Published time: 24 Dec, 2018 14:07 Edited time: 24 Dec, 2018 15:04
The Times has hit a new Russia-bashing low, publishing a hit piece on the Moscow funded outlet Sputnik. The ‘name and shame’ article lists eight employees of Sputnik, complete with their photos and full names.
The story published on Sunday by one of the most respectable British newspapers is your usual attack on Russia and its foreign outreach efforts, described, of course, as propaganda. Technically it reports on the controversy over Integrity Initiative, the UK-funded psyop pushing London-favored narratives under the guise of fighting ‘Russian disinformation’. But it also focuses on the British-based branch of Sputnik, a news website and internet radio station funded by Moscow.
Halfway through the story you find a collage of eight employees of Sputnik: Some of them from management, some correspondents and one who is the head of the IT department, complete with their full names. The Times also gives an approximate location of Sputnik’s office in Edinburgh.
A possible reason for that? Sputnik – so the Times says – was “among the first to report details of the hack” of Integrity Initiative. "It has fuelled suspicion that Russia was behind the hack and used its media outlets to amplify its impact," according to the Times.
That’s not to say the newspaper is involved in outright doxing. The eight people don’t hide the name of their employer and their photos can be found in the public domain. But the story itself seems like an attempt to shame the eight individuals – one of whom, by the way, is an IT guy and has nothing to do with editorial policy or reporting – for the mere fact of working for Sputnik.
If that was the intention, the Times should have found the courage to state this in plain words. If not, it may be worth an explanation, what exactly this wall of portraits was meant to convey to readers.
“Happy upcoming 1933th, my British friends,” RT’s Editor-in-Chief, Margarita Simonyan said responding to the list, referring to the year when Hitler established an absolute dictatorship in Germany.
British journalist Neil Clark, believes that the Times publication is part of the newspaper’s “appalling” war on the Russian media. “It’s tantamount to almost incitement, it might put those people’s lives in danger,” he told RT.

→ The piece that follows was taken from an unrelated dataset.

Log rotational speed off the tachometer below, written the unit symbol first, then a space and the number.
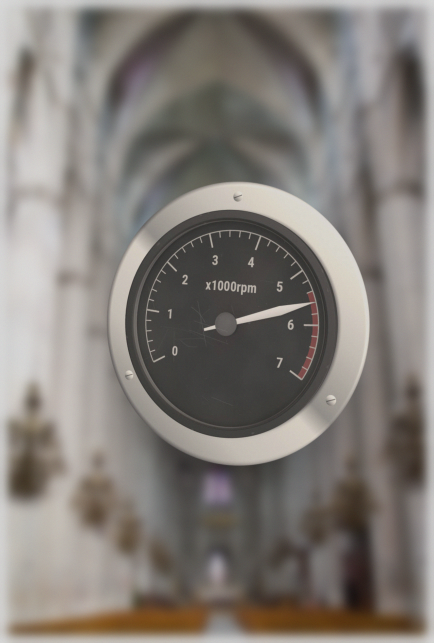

Well, at least Britain has not – yet – crossed into the realm of outright persecution of Russian journalists, like what happened in Ukraine. Kiev, for example, backs a special doxing website, where personal details of people accused of being “enemies of Ukraine” are published. The murders of two journalists, who were killed after their names and addresses were published by the site, remain unsolved.